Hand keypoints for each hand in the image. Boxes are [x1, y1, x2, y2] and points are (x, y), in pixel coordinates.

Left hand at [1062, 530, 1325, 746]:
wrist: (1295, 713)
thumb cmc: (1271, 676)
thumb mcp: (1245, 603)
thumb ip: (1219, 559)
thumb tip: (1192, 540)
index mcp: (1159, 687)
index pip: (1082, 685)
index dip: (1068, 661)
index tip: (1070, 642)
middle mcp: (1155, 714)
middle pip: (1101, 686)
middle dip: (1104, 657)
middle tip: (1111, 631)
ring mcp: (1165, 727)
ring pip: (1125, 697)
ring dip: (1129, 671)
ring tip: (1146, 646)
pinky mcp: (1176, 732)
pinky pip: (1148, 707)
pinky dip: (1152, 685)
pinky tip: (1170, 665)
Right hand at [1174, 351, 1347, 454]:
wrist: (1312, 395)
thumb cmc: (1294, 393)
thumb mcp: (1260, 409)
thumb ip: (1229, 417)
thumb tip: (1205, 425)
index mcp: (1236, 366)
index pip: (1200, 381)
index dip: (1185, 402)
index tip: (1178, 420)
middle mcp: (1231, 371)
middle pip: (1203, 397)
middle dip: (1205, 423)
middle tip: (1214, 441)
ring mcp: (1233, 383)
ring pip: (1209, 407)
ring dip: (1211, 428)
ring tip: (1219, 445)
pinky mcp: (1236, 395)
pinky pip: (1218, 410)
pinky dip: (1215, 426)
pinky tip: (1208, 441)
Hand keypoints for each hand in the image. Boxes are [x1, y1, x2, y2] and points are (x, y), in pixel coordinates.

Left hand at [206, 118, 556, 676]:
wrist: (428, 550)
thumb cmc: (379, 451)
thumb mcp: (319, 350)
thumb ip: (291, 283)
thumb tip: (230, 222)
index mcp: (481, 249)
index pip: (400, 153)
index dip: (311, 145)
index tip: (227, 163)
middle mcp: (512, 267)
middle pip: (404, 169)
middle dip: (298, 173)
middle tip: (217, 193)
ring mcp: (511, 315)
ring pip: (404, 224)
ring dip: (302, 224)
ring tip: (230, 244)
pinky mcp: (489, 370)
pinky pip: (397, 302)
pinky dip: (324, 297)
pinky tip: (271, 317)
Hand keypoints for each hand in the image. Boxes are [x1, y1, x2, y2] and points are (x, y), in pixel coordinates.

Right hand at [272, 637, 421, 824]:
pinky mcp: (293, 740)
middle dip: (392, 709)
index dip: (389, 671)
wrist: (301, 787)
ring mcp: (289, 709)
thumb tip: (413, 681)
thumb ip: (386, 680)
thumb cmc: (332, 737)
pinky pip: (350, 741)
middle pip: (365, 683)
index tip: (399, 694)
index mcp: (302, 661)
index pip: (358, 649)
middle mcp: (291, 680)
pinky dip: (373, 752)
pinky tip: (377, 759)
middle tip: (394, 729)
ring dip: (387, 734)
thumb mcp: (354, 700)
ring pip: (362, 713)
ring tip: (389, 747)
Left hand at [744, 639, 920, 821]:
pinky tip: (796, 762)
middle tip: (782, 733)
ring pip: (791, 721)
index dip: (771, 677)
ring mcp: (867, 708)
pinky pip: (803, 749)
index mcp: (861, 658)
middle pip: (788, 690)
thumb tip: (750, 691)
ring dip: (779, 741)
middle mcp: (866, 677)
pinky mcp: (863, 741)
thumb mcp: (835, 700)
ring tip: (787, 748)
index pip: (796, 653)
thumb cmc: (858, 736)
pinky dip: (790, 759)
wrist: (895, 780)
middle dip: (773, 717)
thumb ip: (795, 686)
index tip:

• **Task to complete**: The records above are to be reproduced exactly, with nothing left out.

• **Exercise answer**:
Hand keypoints for each hand in the image. Boxes are [x1, y1, x2, y2] and points are (x, y), in pixel coordinates.

Left hand at [1062, 530, 1325, 746]:
wrist: (1295, 713)
thumb cmc: (1271, 676)
thumb mcp: (1245, 603)
thumb ip: (1219, 559)
thumb tip: (1192, 540)
index mcp: (1159, 687)
index pip: (1082, 685)
index dip: (1068, 661)
index tip: (1070, 642)
middle mcp: (1155, 714)
middle pip: (1101, 686)
middle dip: (1104, 657)
middle tip: (1111, 631)
ring mcp: (1165, 727)
ring pip: (1125, 697)
ring dip: (1129, 671)
ring tip: (1146, 646)
pinky mcp: (1176, 732)
pinky pip: (1148, 707)
pinky dip: (1152, 685)
pinky tip: (1170, 665)
Right hand at [1174, 351, 1347, 454]:
wrist: (1312, 395)
thumb cmc: (1294, 393)
thumb mcp: (1260, 409)
thumb ip: (1229, 417)
thumb tip: (1205, 425)
index mcp: (1236, 366)
index pip: (1200, 381)
index dip: (1185, 402)
index tip: (1178, 420)
middle mcp: (1231, 371)
middle pip: (1203, 397)
middle dip: (1205, 423)
middle tip: (1214, 441)
ring mcp: (1233, 383)
ring pip: (1209, 407)
ring dip: (1211, 428)
ring tip: (1219, 445)
pinky mcp: (1236, 395)
pinky pip: (1218, 410)
pinky dip: (1215, 426)
pinky tip: (1208, 441)
Hand keypoints for each hand in the image. Boxes are [x1, y1, x2, y2] and points are (x, y), in pixel coordinates.

Left hand at [206, 118, 556, 676]:
wrist: (428, 550)
thumb cmc: (379, 451)
thumb mcp: (319, 350)
thumb ip: (291, 283)
thumb tip: (230, 222)
index mcp: (481, 249)
index pip: (400, 153)
index dip: (311, 145)
index tip: (227, 163)
middle mcp: (512, 267)
middle pip: (404, 169)
middle dip: (298, 173)
middle tip: (217, 193)
ring mcp: (511, 315)
ring pip: (404, 224)
ring dip: (302, 224)
ring tip: (230, 244)
pinky mcp: (489, 370)
pinky pip: (397, 302)
pinky dip: (324, 297)
pinky tip: (271, 317)
Hand keypoints for each hand in the image. Boxes are [x1, y1, x2, y2] and points are (x, y), in pixel coordinates.

Right hand at [272, 637, 421, 824]:
pinky mcp: (293, 740)
middle dip: (392, 709)
index dip: (389, 671)
wrist: (301, 787)
ring mcp: (289, 709)
thumb tip: (413, 681)
thumb ip: (386, 680)
thumb cmc: (332, 737)
pinky pip: (350, 741)
middle pip: (365, 683)
index tip: (399, 694)
index mcp: (302, 661)
index pip: (358, 649)
middle mcp: (291, 680)
pinky dip: (373, 752)
pinky tip: (377, 759)
middle tip: (394, 729)
ring dip: (387, 734)
thumb mcp: (354, 700)
ring pip: (362, 713)
ring tip: (389, 747)
Left hand at [744, 639, 920, 821]:
pinky tip: (796, 762)
middle tip: (782, 733)
ring pip: (791, 721)
index dip: (771, 677)
ring mcp: (867, 708)
pinky pip: (803, 749)
index mcp: (861, 658)
middle pip: (788, 690)
thumb tip: (750, 691)
ring dip: (779, 741)
middle mcp: (866, 677)
pinky mcp: (863, 741)
thumb mcp: (835, 700)
ring tip: (787, 748)
index pip: (796, 653)
thumb cmc: (858, 736)
pinky dip: (790, 759)
wrist: (895, 780)
middle dip: (773, 717)
thumb ip: (795, 686)
index tip:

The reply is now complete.